Our programs are seldom as simple as the single chain of if-then relationships previously considered. More likely, there are several chains of connections, and vertical as well as circular flows of action. It may be more realistic to think of a program as a spiral involving various feedback loops. For example, a policy change can lead back to changes in knowledge and attitudes that, in turn, lead forward to behavioral change. Certainly this spiral effect happens when we take the knowledge gained during implementation and use that knowledge to improve a program (for example, we see that the targeted numbers of participants are not attending so we feed that information back into redesigning our educational outreach and activities) or to inform the next planning cycle. Or, a program causes a change in an external factor that, in turn, affects program direction.
Often, program logic models have:
- Several branches (Funnell, 2000) or lines of connections (chains, causal models).
- Multiple lines or chains, and arrows.
- Feedback loops.
- Several or various theories of change (see Weiss, 1998 and Rogers, 2000).
- Alternative pathways of change
The following graphic depicts multiple chains and directions of expected causal linkages.

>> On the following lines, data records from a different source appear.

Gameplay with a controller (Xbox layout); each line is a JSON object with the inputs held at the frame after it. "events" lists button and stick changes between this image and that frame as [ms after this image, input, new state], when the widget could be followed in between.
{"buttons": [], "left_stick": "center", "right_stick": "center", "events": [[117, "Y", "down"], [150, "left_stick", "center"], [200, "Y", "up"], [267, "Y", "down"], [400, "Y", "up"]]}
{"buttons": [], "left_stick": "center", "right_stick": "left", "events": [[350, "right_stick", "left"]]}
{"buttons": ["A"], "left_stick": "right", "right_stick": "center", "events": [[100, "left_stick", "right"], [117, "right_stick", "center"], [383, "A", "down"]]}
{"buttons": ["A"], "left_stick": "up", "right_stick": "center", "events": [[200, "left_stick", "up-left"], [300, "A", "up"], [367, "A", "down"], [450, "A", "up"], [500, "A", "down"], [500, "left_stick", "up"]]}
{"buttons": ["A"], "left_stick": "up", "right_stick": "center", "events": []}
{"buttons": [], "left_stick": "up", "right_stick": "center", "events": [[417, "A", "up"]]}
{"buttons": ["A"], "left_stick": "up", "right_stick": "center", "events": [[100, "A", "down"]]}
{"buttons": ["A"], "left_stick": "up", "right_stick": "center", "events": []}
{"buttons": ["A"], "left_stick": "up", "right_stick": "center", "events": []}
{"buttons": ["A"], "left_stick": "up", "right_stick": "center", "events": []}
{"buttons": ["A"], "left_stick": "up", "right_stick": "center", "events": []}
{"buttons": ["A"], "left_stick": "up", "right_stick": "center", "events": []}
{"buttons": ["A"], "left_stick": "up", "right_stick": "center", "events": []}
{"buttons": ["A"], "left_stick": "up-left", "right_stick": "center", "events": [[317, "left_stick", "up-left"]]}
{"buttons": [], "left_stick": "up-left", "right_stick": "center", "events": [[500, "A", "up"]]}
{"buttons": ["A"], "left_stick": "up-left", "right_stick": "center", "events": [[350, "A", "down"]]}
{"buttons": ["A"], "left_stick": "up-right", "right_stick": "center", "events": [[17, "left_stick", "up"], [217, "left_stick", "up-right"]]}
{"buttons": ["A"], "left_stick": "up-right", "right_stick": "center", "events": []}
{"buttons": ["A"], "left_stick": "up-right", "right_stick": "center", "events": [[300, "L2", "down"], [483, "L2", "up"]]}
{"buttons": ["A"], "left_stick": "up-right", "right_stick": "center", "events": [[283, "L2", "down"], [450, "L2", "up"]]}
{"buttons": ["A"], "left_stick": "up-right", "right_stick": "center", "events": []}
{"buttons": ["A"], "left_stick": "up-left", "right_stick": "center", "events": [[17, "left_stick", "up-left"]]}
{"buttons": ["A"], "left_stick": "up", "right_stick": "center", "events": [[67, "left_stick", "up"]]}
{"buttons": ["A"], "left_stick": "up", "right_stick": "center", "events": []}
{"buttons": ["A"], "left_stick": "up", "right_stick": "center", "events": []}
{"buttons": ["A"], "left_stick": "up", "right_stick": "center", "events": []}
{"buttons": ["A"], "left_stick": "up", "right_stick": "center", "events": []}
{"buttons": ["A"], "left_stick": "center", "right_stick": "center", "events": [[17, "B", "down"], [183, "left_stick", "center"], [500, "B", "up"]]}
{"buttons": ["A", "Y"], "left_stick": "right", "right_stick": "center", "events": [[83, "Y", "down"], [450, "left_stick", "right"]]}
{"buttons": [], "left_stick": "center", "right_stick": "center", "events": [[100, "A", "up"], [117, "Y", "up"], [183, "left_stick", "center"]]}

This graphic of a logic model more realistically depicts a multi-faceted program. The programs that many of us work in seldom are so simple that a single line of boxes and arrows accurately represent reality. In this logic model, you see a number of rows that depict various sequences of events and arrows showing both vertical and horizontal flows and feedback loops. The several lines or branches might represent different activities or target audiences and the sequence of events pertaining to each. Feedback loops are common in most programs. As we learn, we feed that information back into the program and modify it. Or, something may happen that causes the program to redirect. Actual program implementation is more complex and fluid than a single line of boxes and straight arrows represents.